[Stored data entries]
********************

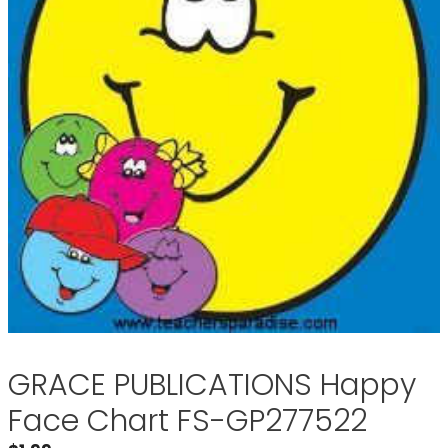
GRACE PUBLICATIONS Happy
Face Chart FS-GP277522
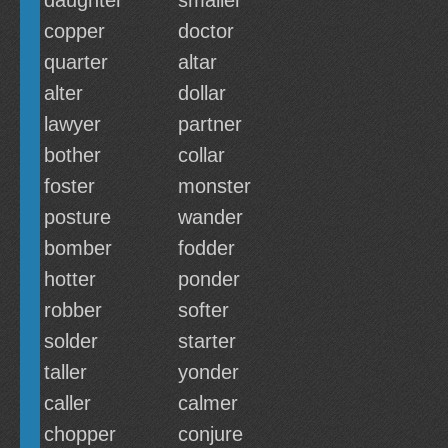
daughter
smaller
copper
doctor
quarter
altar
alter
dollar
lawyer
partner
bother
collar
foster
monster
posture
wander
bomber
fodder
hotter
ponder
robber
softer
solder
starter
taller
yonder
caller
calmer
chopper
conjure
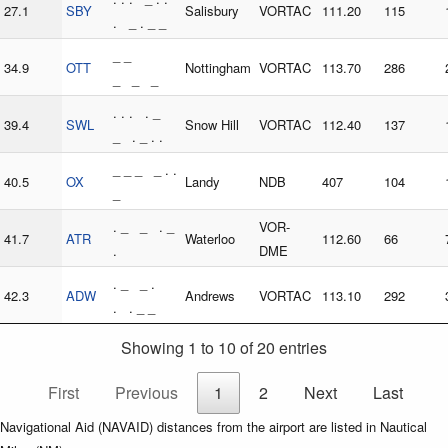
27.1
SBY
Salisbury
VORTAC
111.20
115
. _ . _ _
_ _
34.9
OTT
Nottingham
VORTAC
113.70
286
_ _ _
. . . . _
39.4
SWL
Snow Hill
VORTAC
112.40
137
_ . _ . .
_ _ _ _ . .
40.5
OX
Landy
NDB
407
104
_
. _ _ . _
VOR-
41.7
ATR
Waterloo
112.60
66
.
DME
. _ _ .
42.3
ADW
Andrews
VORTAC
113.10
292
. . _ _
Showing 1 to 10 of 20 entries
First
Previous
1
2
Next
Last
Navigational Aid (NAVAID) distances from the airport are listed in Nautical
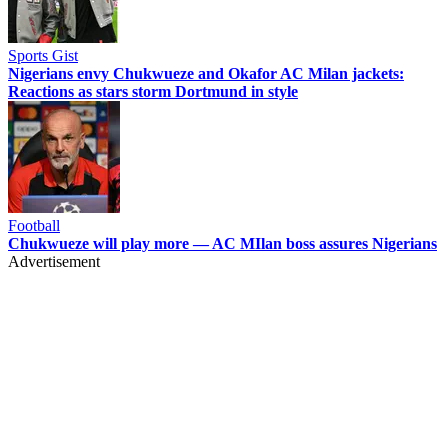
Sports Gist
Nigerians envy Chukwueze and Okafor AC Milan jackets:
Reactions as stars storm Dortmund in style
Football
Chukwueze will play more — AC MIlan boss assures Nigerians
Advertisement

********************

*EXERCISE INSTRUCTIONS:*
Rewrite the lines from the one containing "Sports Gist" through the end of the items, inclusive, with "Football" changed to "Soccer" and nothing else altered.

*THE ANSWER:*
Sports Gist
Nigerians envy Chukwueze and Okafor AC Milan jackets:
Reactions as stars storm Dortmund in style
Soccer
Chukwueze will play more — AC MIlan boss assures Nigerians
Advertisement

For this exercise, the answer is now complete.